▸ **Texte source**
((

Son surnom d'Isba vient du fait que ce bâtiment fut
construit à Orly, dans le prolongement ouest de l'aérogare sud, pour servir de
pavillon d'accueil de personnalités.
Sur cette photo, assez mauvaise au demeurant, prise
vers 1967, on distingue l'isba (avec ses mâts pour pavoiser), en haut à droite
de l'image, dans le prolongement de la jetée d'extension de l'aérogare sud (on
aperçoit le tour de contrôle). On voit aussi les fouilles et les fondations de
la nouvelle aérogare ouest. ADP avait une tradition d'accueil jusque dans ses
plus petits aérodrome (à Toussus, nous possédions tous les drapeaux du monde,
prêt à l'emploi).

))

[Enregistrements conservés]
((

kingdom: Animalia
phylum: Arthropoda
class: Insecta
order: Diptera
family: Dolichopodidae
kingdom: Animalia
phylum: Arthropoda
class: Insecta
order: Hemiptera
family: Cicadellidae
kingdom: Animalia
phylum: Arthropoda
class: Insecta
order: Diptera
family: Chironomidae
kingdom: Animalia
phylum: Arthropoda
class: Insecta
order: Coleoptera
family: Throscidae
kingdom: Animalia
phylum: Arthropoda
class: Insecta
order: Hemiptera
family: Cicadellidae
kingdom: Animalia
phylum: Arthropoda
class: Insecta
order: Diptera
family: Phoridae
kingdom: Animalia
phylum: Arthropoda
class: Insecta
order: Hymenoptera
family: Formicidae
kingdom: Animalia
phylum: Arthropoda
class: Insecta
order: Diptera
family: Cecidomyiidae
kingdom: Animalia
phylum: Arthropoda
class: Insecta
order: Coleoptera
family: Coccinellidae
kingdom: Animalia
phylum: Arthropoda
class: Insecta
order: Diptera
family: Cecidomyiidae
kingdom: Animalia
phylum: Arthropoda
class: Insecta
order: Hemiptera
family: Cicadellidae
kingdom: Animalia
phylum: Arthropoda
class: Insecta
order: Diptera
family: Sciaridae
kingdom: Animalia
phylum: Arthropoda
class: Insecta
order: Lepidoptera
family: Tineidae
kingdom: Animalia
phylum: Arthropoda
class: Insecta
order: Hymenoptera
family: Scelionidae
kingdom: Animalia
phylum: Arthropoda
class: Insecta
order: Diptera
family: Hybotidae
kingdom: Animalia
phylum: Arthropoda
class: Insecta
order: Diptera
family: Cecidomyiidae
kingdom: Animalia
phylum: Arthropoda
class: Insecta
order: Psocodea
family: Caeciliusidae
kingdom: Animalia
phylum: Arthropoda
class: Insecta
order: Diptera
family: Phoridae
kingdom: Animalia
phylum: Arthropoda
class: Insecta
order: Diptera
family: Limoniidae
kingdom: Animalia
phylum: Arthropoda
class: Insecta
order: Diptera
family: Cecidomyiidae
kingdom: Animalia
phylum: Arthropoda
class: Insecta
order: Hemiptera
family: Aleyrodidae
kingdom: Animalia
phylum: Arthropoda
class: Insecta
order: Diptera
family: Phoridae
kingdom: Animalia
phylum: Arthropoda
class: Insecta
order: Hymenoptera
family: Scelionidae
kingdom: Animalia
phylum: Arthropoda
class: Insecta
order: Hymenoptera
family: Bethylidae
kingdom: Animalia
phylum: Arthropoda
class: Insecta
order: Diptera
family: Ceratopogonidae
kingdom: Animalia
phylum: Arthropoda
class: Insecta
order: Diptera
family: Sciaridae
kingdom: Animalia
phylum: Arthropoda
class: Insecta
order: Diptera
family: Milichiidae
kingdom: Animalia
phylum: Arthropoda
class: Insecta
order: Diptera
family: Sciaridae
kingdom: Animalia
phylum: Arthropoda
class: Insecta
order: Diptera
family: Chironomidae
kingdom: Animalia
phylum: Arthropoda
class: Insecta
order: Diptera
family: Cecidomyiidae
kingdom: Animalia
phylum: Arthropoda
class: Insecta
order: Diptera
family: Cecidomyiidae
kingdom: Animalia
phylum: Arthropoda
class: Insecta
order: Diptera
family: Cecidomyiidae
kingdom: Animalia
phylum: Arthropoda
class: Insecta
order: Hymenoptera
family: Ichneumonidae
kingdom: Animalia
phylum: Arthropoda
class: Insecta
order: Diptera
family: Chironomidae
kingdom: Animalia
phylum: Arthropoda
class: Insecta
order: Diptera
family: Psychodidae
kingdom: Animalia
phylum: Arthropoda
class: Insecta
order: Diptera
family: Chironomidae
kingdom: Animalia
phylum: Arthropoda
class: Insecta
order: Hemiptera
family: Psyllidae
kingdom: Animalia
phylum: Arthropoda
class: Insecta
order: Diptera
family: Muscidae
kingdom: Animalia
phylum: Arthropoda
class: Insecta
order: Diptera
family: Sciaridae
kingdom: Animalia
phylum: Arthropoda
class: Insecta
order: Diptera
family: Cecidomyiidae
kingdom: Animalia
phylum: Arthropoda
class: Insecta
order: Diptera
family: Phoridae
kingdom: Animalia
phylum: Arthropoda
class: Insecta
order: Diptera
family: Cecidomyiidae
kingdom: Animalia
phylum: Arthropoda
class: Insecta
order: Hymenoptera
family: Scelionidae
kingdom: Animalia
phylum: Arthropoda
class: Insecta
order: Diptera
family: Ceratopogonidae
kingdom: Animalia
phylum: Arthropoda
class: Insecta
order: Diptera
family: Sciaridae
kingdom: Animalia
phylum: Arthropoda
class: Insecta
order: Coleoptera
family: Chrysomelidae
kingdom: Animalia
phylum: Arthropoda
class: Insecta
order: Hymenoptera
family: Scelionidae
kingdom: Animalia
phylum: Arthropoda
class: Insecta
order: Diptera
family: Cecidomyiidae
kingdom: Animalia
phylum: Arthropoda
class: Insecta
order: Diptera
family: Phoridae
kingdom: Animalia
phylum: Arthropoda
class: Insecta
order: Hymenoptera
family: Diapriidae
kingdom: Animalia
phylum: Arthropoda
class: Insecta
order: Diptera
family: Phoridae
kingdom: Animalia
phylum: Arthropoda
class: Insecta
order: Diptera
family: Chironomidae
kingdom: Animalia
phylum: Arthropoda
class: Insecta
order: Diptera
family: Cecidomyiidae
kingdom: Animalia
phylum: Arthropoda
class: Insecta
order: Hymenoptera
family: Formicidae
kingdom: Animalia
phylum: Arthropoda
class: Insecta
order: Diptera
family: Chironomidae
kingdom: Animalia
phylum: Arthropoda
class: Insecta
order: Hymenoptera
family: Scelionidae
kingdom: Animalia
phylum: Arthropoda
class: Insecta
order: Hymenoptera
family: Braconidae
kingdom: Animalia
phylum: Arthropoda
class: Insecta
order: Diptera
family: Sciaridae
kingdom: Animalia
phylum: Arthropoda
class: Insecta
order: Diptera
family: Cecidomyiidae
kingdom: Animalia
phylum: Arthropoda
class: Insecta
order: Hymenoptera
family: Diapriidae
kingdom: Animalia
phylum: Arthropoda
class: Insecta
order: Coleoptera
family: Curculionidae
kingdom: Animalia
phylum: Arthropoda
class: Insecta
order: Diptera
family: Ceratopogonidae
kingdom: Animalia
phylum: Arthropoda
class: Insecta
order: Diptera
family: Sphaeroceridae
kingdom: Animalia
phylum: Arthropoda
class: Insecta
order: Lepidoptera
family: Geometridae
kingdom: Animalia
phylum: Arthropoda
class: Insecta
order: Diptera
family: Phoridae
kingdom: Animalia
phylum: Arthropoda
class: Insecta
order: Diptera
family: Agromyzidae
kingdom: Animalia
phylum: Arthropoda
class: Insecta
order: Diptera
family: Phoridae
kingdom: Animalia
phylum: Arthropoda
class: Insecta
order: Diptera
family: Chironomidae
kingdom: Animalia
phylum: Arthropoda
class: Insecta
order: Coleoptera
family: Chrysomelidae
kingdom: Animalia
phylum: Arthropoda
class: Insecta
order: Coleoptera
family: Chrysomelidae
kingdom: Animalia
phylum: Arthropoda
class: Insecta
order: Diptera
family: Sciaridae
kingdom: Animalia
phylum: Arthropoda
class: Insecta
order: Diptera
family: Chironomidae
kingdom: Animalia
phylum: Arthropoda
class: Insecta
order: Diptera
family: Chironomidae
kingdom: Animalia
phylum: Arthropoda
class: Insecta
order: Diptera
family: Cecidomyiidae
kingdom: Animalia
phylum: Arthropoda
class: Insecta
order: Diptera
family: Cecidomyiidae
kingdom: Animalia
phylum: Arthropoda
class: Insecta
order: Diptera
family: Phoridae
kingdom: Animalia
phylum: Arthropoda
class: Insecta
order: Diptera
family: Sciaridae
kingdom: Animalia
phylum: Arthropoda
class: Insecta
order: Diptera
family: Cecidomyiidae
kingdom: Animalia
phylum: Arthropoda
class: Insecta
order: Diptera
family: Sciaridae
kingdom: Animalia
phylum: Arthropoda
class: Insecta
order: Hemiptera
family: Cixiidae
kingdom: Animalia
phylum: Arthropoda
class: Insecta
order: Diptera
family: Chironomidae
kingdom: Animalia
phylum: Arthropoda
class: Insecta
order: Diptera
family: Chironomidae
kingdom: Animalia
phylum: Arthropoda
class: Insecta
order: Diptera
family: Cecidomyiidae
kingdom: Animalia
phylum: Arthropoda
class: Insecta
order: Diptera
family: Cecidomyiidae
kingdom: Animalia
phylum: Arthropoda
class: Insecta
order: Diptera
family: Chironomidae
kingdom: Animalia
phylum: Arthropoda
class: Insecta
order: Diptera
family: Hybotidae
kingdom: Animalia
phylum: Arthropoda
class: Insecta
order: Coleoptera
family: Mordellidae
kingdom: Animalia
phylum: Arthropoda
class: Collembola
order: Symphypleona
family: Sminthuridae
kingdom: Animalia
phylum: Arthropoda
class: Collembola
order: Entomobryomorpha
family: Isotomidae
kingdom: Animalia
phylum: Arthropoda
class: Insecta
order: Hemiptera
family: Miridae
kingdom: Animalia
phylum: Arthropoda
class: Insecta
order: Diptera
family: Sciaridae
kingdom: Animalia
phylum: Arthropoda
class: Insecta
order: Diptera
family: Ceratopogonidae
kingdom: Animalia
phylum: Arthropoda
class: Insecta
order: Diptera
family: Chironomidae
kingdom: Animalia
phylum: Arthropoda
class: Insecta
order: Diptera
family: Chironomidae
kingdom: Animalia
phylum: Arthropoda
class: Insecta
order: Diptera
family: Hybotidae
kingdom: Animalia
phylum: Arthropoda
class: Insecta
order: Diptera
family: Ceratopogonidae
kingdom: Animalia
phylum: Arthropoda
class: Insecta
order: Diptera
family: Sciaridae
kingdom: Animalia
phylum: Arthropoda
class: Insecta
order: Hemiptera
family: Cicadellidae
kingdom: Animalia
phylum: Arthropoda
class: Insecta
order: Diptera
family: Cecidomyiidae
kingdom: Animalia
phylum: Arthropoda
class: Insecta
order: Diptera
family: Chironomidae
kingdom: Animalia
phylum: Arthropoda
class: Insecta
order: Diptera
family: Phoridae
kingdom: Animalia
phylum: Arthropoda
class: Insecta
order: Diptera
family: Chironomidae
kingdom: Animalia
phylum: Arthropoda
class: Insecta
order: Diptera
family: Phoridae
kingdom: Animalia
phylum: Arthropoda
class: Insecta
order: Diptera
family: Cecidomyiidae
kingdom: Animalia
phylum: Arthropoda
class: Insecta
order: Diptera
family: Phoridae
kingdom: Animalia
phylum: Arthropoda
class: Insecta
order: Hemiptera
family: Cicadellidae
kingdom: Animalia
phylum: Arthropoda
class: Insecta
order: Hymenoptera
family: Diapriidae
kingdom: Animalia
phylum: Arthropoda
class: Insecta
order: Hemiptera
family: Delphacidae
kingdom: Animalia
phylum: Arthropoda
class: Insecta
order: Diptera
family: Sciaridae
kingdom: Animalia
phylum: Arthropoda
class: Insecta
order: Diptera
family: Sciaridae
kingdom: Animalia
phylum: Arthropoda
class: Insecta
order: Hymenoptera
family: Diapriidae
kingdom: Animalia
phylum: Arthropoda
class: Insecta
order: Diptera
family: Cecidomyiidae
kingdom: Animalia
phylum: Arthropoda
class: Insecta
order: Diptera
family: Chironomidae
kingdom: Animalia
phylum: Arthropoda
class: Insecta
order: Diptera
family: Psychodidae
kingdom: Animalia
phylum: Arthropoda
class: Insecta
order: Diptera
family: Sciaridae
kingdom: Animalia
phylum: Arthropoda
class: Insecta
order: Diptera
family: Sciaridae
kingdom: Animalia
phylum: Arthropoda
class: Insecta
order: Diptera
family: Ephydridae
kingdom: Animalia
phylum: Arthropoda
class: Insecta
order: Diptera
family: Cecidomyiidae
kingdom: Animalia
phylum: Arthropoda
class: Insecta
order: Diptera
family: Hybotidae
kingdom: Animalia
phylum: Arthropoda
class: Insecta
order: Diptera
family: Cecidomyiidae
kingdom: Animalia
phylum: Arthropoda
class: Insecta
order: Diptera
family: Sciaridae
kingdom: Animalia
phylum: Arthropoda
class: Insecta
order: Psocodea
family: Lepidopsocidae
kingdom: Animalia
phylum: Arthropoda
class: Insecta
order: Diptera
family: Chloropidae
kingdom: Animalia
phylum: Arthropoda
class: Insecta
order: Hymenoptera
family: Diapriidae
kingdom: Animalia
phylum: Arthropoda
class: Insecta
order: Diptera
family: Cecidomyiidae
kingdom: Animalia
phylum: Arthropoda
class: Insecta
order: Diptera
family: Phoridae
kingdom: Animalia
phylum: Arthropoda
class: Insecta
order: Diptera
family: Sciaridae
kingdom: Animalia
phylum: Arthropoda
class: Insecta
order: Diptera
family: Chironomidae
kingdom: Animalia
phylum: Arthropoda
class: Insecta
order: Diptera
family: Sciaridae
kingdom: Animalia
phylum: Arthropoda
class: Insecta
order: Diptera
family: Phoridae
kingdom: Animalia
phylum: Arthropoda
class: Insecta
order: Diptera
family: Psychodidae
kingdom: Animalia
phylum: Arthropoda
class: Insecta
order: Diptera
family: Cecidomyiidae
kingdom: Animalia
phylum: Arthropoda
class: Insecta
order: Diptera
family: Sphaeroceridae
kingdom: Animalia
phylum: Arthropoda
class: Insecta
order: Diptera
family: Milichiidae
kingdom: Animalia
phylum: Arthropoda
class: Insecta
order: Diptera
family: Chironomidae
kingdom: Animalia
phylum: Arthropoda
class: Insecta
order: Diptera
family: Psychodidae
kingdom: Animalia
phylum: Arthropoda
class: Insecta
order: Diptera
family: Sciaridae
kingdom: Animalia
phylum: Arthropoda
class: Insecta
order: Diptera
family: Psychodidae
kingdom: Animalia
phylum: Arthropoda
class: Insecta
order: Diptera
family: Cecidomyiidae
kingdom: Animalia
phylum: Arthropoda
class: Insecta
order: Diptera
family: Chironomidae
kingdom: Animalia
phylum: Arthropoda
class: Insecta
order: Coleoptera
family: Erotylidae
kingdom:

))

▸ **Consignes de l'exercice**
A – Transcrivez fidèlement tout ce qui va de « Sur cette photo, assez » jusqu'à « prêt à l'emploi). » dans le texte sur l'isba d'Orly.
B – Rédigez la suite du texte sur l'isba d'Orly, à partir de sa dernière phrase.

▸ **Les réponses**
A –
Sur cette photo, assez mauvaise au demeurant, prise
vers 1967, on distingue l'isba (avec ses mâts pour pavoiser), en haut à droite
de l'image, dans le prolongement de la jetée d'extension de l'aérogare sud (on
aperçoit le tour de contrôle). On voit aussi les fouilles et les fondations de
la nouvelle aérogare ouest. ADP avait une tradition d'accueil jusque dans ses
plus petits aérodrome (à Toussus, nous possédions tous les drapeaux du monde,
prêt à l'emploi).

B –
Nikita Kroutchev fut l'un des tout premier présidents que
l'on reçut dans ce pavillon, lors de sa visite en France en mars 1960. C'est pour cela que ce bâtiment fut baptisé
"l'Isba". Lors des travaux d'extension vers l'ouest des installations
sud et de la construction de l'aérogare ouest lancée en 1967, ADP eut la bonne
idée de la démonter et de la reconstruire à Toussus.
Lors de mon affectation à Toussus, le 6 septembre 1982,
l'Isba abritait six agents d'aérogare opérant selon un tableau de service.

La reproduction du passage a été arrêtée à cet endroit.